Erst zählen im Fernduell mit Polen alle die gelben Karten, dann scheiden die Mexikaner wegen der Tordifferenz aus - immerhin vor unglaublicher Kulisse.

Von Martin Schneider, Lusail

Es war Salem Al-Dawsari, der die Kartenzählerei beendete. In der fünften Minute der Nachspielzeit traf der Kapitän der saudi-arabischen Nationalmannschaft zum 1:2 gegen Mexiko - es war das vielleicht traurigste Tor der WM, denn es bedeutete, dass beide Mannschaften ausschieden. Mexiko erreicht damit zum ersten Mal seit 1978 bei einer Teilnahme nicht das Achtelfinale einer Weltmeisterschaft und es wird El Tri kaum trösten, dass sie wegen Toren und nicht wegen gelber Karten ausgeschieden sind.

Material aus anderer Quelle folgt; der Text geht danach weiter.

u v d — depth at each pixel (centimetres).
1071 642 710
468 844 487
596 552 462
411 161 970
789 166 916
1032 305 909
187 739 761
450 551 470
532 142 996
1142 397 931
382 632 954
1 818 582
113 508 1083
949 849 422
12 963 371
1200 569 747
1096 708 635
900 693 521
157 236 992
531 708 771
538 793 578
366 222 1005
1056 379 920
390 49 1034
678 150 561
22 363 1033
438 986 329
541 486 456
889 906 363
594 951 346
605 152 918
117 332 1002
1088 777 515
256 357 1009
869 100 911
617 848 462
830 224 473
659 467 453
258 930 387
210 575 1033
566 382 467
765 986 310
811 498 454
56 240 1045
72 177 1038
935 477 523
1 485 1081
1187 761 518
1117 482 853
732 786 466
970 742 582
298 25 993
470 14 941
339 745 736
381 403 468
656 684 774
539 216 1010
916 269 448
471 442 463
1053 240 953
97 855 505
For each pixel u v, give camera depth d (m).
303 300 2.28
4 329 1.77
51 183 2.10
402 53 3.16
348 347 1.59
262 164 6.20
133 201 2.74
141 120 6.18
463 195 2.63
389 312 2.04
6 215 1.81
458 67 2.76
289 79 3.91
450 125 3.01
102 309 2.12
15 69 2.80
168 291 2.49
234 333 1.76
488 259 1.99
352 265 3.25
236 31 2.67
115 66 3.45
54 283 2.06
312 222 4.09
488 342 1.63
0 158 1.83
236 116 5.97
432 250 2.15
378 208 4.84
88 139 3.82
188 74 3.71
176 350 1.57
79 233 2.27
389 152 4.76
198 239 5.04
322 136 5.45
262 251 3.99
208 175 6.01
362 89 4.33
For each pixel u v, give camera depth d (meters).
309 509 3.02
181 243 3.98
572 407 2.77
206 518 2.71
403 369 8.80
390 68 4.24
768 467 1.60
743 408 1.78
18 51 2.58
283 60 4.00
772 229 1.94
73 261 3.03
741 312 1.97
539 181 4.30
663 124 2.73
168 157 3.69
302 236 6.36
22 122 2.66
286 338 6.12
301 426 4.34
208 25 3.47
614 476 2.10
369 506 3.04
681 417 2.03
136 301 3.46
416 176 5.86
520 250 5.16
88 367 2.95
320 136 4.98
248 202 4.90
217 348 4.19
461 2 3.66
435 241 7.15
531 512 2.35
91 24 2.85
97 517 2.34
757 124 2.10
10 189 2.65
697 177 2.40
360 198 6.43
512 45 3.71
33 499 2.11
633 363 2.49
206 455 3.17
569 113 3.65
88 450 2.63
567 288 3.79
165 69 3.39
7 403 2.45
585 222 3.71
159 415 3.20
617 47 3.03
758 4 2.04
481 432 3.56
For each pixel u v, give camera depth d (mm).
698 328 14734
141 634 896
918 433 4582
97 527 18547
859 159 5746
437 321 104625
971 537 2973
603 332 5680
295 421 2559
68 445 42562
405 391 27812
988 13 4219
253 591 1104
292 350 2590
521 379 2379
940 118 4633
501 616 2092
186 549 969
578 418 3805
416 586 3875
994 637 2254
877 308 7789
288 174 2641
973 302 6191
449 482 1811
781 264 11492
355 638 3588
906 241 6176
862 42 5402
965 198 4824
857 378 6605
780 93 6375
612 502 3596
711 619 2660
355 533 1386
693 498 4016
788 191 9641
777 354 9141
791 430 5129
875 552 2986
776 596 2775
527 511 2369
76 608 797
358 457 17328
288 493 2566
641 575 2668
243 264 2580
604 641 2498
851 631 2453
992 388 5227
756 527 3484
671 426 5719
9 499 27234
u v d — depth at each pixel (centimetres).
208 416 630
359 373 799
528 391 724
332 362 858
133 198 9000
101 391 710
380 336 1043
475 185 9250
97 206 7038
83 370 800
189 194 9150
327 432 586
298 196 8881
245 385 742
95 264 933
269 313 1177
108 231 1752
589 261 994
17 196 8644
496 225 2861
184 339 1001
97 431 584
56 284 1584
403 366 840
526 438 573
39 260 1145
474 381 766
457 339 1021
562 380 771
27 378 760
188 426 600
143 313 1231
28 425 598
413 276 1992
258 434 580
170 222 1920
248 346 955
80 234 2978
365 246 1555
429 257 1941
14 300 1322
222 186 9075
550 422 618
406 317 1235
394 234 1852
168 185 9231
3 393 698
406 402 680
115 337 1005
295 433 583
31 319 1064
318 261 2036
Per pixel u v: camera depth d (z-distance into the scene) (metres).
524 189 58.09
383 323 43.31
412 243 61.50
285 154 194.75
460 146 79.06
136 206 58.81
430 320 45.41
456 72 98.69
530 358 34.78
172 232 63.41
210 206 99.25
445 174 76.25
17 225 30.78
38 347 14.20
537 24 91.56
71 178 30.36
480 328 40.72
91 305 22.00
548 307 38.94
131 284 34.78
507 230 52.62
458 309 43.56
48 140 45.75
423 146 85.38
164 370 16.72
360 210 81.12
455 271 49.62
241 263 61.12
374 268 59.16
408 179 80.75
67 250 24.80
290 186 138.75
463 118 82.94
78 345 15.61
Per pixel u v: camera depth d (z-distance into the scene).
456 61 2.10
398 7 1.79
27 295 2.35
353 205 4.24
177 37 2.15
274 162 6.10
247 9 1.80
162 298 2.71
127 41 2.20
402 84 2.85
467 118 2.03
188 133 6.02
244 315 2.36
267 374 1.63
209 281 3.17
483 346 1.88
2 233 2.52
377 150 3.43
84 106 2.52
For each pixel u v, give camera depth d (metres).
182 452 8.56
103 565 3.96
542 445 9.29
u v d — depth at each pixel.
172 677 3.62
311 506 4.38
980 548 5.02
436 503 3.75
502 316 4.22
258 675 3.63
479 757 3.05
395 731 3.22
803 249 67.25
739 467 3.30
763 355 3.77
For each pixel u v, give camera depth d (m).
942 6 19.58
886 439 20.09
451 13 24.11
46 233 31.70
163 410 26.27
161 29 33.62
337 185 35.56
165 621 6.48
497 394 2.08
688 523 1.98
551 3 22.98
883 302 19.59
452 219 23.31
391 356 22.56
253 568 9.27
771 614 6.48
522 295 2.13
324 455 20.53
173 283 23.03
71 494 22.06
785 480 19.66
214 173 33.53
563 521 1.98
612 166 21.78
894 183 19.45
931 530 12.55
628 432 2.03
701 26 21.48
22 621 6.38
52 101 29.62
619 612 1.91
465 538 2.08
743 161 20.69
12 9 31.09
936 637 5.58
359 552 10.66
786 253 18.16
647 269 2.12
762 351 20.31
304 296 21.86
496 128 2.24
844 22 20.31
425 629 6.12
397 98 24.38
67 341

Denn zwischen der 68. und der 95. Minute ergab sich zwischen Polen und Mexiko eine kuriose Situation: Beide Teams standen punkt- und torgleich auf dem zweiten Platz. Und weil auch das direkte Duell Remis ausgegangen war, greift bei der Fifa als nächstes Entscheidungskriterium die Fair-Play-Wertung - und da lag Mexiko erst 4:7 und nach einer gelben Karte gegen Krychowiak 5:7 zurück. Hätte Polen, rein theoretisch, noch zwei Verwarnungen kassiert, wäre gelost worden.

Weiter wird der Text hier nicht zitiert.